1. Field of the Invention
The present invention relates to a system control method that enables managing of optical network units (ONUs), securing of communication bands, and identifying of communication data in each of plural systems that are disposed to share an optical fiber when plural optical access devices are installed.
2. Description of the Related Art
Due to the increased demands for broad bands, phone line-based access technologies such as Digital Subscriber Line (DSL) and the like are replaced by large-capacity access lines using optical fibers as user-dedicated access lines. Optical access line type is generally classified into two types. One type is called “media converter (MC)” and this is a method of connecting optical fibers from a station of a communication service provider to a user's home or building to establish optical fibers in a one-to-one (point-to-point) topology. The other type of method is called PON (Passive Optical Network), and this provides an optical coupler (optical splitter) in an optical fiber interval that is disposed in an interval from a station to a user to split an optical signal from a station into 32, 64, or 128 optical fibers. Currently, the PON system, which provides point-to-multipoint topology, has drawn attention for optical access services. One reason is that an optical fiber from the station to the splitter is shared by all the users in the PON system and therefore costs for establishing lines and maintenance-related costs may be reduced. The other reason is that the PON system requires a signal multiplexing transmission structure because of signals from plural users are arranged and received on the station side. Multiplexing methods currently adopted include TDMA (Time Division Multiple Access), CDMA (Code Division Multiple Access) and so on. Utilizing these functions provides the PON system with an advantage that mounting optical devices may be done at low costs with respect to devices on the station side.
Currently, there are discussed recommendations (ITU-T Recommendation G. 984.1, “Gigabit-capable Passive Optical Networks (G-PON): General characteristics”, TTU-T Recommendation G. 984.2, “Gigabit-capable Passive Optical Networks (G-PON): Physical Media Dependent (PMD) layer” specification) of G-PON (Gigabit-capable PON) for ITU-T (International Telecommunication Union Telecommunication Standardization Sector). The recommendations have been completed for the main parts, and vendors started to release G-PON products on the market. At the same time, carriers from each country started optical access services that employ G-PON. Also, some carriers are providing optical access services whose infrastructure is based on GE-PON (Gigabit Ethernet PON) standardized in IEEE (Institute of Electrical and Electric Engineers).
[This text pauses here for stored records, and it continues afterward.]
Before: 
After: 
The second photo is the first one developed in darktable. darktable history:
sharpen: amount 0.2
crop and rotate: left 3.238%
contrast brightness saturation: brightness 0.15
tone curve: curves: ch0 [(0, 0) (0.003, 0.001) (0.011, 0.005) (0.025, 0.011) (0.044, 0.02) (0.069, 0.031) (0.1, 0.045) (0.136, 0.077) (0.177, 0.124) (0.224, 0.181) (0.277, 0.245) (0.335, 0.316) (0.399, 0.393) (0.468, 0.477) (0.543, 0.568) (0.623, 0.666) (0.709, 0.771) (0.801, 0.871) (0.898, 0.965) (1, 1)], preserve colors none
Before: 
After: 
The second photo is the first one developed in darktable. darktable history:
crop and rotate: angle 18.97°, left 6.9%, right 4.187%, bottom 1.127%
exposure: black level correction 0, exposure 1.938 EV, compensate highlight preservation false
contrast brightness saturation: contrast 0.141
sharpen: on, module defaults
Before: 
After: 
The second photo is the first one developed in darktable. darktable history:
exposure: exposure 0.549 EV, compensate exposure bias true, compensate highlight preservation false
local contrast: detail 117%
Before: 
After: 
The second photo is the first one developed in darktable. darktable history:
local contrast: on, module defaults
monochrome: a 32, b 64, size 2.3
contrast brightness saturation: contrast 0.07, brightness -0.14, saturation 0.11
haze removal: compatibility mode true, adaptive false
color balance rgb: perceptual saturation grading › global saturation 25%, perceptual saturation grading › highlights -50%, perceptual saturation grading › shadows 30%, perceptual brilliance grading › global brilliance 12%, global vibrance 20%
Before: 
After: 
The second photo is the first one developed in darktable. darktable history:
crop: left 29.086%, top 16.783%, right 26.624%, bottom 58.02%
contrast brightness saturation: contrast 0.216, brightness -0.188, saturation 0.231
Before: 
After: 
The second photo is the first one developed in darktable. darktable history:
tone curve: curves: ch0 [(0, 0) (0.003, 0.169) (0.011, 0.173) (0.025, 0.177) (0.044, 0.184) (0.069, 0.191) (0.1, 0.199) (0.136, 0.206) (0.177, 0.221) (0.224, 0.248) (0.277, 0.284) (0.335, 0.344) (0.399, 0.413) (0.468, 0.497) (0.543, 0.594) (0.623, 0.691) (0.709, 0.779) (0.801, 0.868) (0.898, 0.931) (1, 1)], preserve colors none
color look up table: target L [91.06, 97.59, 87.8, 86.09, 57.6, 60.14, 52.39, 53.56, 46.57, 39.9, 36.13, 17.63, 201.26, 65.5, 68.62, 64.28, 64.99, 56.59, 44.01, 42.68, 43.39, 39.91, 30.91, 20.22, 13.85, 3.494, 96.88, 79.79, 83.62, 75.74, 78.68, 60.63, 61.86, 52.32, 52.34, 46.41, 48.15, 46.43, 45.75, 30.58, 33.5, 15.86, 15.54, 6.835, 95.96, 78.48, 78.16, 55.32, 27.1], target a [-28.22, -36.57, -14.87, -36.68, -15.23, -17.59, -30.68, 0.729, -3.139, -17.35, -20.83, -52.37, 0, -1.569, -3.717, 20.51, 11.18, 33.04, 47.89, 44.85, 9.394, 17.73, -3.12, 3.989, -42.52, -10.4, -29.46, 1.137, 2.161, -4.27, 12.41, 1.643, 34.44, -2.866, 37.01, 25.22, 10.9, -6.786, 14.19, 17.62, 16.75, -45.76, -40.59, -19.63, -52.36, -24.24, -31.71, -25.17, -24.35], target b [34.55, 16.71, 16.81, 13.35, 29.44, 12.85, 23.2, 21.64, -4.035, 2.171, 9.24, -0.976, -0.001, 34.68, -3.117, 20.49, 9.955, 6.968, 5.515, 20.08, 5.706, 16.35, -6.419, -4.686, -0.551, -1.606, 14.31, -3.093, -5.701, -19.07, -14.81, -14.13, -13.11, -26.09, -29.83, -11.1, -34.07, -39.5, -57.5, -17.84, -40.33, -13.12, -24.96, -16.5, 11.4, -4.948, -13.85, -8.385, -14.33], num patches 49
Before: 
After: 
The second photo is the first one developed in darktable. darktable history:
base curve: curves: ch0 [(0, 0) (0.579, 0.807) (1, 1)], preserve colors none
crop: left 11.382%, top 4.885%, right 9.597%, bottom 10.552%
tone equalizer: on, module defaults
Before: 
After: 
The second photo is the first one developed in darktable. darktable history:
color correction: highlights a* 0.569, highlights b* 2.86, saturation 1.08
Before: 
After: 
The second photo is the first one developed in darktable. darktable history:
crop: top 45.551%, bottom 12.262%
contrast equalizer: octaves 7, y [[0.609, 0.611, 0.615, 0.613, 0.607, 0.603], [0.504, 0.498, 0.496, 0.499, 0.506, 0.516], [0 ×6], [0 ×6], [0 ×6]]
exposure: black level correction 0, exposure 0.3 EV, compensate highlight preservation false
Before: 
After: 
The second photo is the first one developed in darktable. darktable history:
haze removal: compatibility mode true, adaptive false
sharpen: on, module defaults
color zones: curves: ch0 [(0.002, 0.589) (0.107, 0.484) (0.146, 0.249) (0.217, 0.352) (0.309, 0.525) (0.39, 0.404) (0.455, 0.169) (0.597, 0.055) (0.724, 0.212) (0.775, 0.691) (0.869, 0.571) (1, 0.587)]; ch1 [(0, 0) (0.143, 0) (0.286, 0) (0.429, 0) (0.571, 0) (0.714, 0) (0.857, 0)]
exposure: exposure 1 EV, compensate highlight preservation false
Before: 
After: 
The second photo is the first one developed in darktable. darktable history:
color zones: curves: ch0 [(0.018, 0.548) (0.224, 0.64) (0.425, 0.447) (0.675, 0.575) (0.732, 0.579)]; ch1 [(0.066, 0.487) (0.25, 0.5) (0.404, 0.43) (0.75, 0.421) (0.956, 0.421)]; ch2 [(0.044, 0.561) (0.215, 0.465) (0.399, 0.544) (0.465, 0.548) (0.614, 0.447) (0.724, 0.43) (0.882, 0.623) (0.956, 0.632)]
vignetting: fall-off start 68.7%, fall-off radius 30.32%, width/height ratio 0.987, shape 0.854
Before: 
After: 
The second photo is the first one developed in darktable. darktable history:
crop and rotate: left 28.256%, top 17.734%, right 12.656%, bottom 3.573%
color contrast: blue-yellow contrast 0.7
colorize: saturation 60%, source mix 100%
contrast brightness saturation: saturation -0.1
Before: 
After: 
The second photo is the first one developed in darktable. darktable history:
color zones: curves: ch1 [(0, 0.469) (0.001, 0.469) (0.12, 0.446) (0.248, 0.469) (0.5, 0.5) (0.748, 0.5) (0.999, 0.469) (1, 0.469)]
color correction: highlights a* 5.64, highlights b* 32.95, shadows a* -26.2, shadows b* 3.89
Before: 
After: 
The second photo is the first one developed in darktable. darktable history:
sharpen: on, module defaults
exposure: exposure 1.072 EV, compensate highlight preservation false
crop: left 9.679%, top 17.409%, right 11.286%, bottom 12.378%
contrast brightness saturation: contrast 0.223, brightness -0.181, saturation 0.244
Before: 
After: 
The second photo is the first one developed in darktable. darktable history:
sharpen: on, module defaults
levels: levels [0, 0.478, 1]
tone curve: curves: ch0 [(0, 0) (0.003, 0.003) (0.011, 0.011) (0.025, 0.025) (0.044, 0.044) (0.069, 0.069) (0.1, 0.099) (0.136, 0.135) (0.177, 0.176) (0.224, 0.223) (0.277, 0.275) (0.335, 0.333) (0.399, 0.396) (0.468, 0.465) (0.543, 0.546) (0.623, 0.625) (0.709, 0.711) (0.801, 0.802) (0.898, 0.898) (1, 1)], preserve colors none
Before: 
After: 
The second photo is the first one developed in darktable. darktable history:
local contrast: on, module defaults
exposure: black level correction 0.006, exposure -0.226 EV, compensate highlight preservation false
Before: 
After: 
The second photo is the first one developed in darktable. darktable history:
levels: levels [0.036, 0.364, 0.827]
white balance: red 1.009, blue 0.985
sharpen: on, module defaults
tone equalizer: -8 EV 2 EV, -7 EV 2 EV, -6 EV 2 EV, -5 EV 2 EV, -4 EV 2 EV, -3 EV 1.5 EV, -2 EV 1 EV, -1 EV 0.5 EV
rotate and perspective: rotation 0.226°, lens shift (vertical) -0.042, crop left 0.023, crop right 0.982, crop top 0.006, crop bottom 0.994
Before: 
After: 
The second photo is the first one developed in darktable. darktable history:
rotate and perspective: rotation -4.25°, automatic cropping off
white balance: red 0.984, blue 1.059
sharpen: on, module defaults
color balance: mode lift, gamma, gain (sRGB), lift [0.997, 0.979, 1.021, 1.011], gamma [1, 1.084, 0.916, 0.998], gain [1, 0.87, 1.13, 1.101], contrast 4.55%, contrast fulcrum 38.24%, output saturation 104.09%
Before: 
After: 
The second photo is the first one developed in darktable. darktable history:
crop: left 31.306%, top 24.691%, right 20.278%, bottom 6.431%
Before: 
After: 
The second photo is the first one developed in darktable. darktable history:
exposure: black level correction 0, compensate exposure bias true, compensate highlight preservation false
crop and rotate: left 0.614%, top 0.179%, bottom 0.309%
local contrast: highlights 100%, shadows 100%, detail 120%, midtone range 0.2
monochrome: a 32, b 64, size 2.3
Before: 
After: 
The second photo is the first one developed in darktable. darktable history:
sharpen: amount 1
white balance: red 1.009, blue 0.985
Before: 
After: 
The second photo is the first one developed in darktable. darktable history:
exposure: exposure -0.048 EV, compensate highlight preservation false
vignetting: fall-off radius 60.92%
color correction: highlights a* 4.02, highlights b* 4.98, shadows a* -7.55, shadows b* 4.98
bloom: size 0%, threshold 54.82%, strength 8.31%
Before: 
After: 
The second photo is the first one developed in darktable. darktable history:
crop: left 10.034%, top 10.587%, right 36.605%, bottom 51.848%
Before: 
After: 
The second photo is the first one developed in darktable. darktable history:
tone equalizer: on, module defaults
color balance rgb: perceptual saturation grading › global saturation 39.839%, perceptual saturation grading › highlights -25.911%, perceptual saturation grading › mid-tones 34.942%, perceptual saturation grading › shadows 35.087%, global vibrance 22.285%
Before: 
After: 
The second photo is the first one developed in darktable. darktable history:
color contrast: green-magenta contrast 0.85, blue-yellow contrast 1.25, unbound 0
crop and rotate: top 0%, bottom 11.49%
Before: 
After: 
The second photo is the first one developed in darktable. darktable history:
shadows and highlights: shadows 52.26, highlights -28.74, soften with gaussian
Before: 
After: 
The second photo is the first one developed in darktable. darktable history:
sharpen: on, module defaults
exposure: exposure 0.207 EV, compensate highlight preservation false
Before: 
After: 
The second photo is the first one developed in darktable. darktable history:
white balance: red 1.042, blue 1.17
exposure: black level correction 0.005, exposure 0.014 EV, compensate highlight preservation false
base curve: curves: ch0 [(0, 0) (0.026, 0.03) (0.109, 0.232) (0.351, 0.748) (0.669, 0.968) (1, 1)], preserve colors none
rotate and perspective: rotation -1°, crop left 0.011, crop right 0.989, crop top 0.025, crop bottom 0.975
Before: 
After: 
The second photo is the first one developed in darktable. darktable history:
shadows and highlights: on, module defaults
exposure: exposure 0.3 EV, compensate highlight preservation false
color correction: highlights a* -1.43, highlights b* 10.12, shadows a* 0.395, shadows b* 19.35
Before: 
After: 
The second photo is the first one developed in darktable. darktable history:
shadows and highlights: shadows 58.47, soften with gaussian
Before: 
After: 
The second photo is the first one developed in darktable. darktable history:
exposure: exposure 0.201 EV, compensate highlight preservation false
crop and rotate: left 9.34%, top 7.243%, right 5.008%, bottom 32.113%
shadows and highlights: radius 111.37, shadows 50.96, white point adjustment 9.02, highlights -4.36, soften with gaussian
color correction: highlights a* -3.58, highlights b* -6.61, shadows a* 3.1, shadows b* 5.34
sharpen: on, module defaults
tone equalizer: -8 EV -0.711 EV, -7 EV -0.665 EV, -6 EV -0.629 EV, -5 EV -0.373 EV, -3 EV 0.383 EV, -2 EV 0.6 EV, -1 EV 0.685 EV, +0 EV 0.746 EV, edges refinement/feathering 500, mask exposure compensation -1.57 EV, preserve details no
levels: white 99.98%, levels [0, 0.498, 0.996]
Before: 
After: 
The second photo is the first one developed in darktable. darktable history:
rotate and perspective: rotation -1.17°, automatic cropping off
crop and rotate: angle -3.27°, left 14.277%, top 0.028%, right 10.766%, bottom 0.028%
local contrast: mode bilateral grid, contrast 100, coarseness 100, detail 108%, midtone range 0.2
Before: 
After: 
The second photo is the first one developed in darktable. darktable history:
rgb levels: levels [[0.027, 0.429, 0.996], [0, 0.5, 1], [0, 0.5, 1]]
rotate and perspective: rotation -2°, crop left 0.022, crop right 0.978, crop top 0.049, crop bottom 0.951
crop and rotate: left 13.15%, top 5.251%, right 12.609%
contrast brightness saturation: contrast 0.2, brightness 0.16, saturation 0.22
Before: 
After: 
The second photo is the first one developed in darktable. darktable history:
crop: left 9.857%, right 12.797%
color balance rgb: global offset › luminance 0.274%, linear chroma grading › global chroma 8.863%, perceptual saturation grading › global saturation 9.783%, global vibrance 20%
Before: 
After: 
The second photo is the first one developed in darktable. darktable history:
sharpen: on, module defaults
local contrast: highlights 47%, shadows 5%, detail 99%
While introduction of optical access systems is accelerated, next-generation optical access systems are already under discussion in FSAN (Full Service Access Network) and IEEE (IEEE 802.3av) that are standardization groups regarding optical access technologies. In terms of transmission path multiplexing methods, IEEE 802.3av moves toward speed-up of TDMA and FSAN considers WDMA as another candidate and therefore both do not reach one conclusion at the current stage. However, both adopt 10 Gbps as a reference respective of downstream transmission speed.
Upon high bit rate (broad band) transmission of 10 Gbps, problems with wavelength distortion occur due to S/N deterioration and/or wavelength dispersion. Accordingly, improving the control of output of a laser or wavelength for suppressing wavelength dispersion is considered as an important technology. Further, the cost of addressing the problems should be in consideration of the market cost not in terms of high-cost devices that is used for a repeating system.
What carriers' value most is not depending on the next-generation PON methods but the ability to coexist with existing B-PON (Broadband PON, which is standardized in ITU-T in Recommendation G.983.x series)/GE-PON/G-PON. In the FSAN, it is currently researched to make the existing PON coexist with next-generation optical access system (NGA) through WDM, and therefore, research is undergoing in terms of costs and performance of wavelength filters to be introduced on the ONU (Optical Network Unit; one of the PON equipments located in the user sites) side. It is necessary to perform technological reviews on technologies in order to realize 10 Gbps having wavelengths applicable to the NGA restriction. The NGA review group of the FSAN is considering adopting a wavelength dispersion compensation function for electrical signals as well as light, a semiconductor optical amp. (such as SOA, EDFA (Erbium Doped Fiber Amplifier), PDFA (Praseodymium Doped Fiber Amplifier)), an external modulator (Electro-Absorption Modulator Integrated Distributed Feedback Laser; EA-DFB), high-sensitive receiver (Avalanche Photo Diode; APD), and an FEC (Forward Error Correction) to realize 10 Gbps transmission in existing optical fibers (split number of 32 or 64, transmission distance of 20 km).
Therefore, multi-system coexistence is also under discussion which is carried out by time multiplexing using the same wavelength in optical characteristics for a case where plural PON systems coexist. Such a system construction is expected to be necessary in the future from the point of view of costs, which are considered the most important in optical access.